#### Текст документа
>>>>
Каждая деталь в этом обличении играет свою роль, вот почему читателю, который дальше, в книге, найдет стихотворный перевод баллады, здесь стоит присмотреться к буквальному пересказу: «Гаррер» — это папаша, научившийся держать штурвал и считать золотые, прежде чем выводить хотя бы свое имя, — таким путем произносит трудное для него название Гарроу — школа из школ; в Гарроу учился Байрон, Лорд Байрон. Колледж Троицы есть в университете Дублинском (в нем учился Уайльд), есть в Кембриджском, — также марка совершенно особого интеллектуального отличия. Бози и Дикки — люди с одной улицы, с Кромвель Роуд, напоминающей названием своим о буржуазной революции, возглавленной, как известно, Кромвелем, — район новоявленного аристократизма.
<<<<
#### Перечень заданий
1: Перечислите всех людей, которые названы по имени в комментарии к балладе.
2: Напишите продолжение комментария к балладе, начиная сразу после его последнего предложения.

#### Зафиксированные сведения
>>>>
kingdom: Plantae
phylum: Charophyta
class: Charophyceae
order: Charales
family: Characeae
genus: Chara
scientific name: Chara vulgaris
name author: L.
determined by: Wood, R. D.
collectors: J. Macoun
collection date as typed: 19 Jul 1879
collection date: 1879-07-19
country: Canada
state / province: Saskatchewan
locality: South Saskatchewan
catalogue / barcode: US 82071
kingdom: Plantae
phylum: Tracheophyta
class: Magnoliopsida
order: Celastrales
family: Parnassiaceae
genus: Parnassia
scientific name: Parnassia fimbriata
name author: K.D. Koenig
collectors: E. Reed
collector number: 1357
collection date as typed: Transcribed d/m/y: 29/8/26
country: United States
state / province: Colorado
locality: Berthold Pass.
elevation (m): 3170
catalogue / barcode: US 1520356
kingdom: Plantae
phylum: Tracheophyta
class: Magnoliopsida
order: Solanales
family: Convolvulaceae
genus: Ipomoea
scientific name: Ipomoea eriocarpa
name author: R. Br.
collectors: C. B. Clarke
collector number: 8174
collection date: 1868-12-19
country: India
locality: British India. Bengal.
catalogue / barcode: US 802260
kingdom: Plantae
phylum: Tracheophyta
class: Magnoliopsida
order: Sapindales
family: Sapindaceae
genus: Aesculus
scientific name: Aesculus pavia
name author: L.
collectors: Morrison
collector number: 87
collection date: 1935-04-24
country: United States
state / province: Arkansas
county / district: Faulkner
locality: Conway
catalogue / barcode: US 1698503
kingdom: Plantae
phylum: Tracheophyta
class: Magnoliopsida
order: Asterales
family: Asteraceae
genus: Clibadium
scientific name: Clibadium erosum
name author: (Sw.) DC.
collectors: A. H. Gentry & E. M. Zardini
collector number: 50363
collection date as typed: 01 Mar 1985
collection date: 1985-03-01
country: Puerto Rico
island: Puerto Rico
<<<<
#### Выполненные задания
1: Байрон (Лорд Байрон), Уайльд, Бози, Дикки, Кромвель.

2:
А теперь послушаем, что говорил узник из ее величества Редингской тюрьмы, камера № 33, о своем недобром друге:
«Увы! Да разве у тебя были хоть когда-нибудь в жизни какие-то намерения — у тебя были одни лишь прихоти. Намерение — это сознательное стремление… Ты бездельничал в школе и хуже чем бездельничал в университете… Временами приятно, когда стол алеет розами и вином, но ты ни в чем не знал удержу, вопреки всякой умеренности и хорошему вкусу. Ты требовал без учтивости и принимал без благодарности. Ты дошел до мысли, что имеешь право не только жить на мой счет, но и утопать в роскоши, к чему ты вовсе не привык, и от этого твоя алчность росла, и в конце концов, если ты проигрывался в прах в каком-нибудь алжирском казино, ты наутро телеграфировал мне в Лондон, чтобы я перевел сумму твоего проигрыша на твой счет в банке, и больше об этом даже не вспоминал… Ты взял меня измором. Это была победа мелкой натуры над более глубокой. Это был пример тирании слабого над сильным, — «той единственной тирании», как я писал в одной пьесе, которую «свергнуть невозможно»…»
Перед нами, как видно, одно лицо или, по крайней мере, два лица очень похожих. Но в ситуациях есть разница.
Изобличив «дорогого Бози», узник № 33 говорит: «Я сам погубил себя», — и затем рисует свой собственный портрет — в сущности, тот же тип, только осложненный дарованием, натура более крупная, как он сам уже сказал и — вполне справедливо. В исповеди Уайльда перед нами развертывается борьба двух сластолюбцев, двух баловней, двух, если угодно, «детей». Хотя между ними внушительный возрастной разрыв, оба — «дети» по своему положению.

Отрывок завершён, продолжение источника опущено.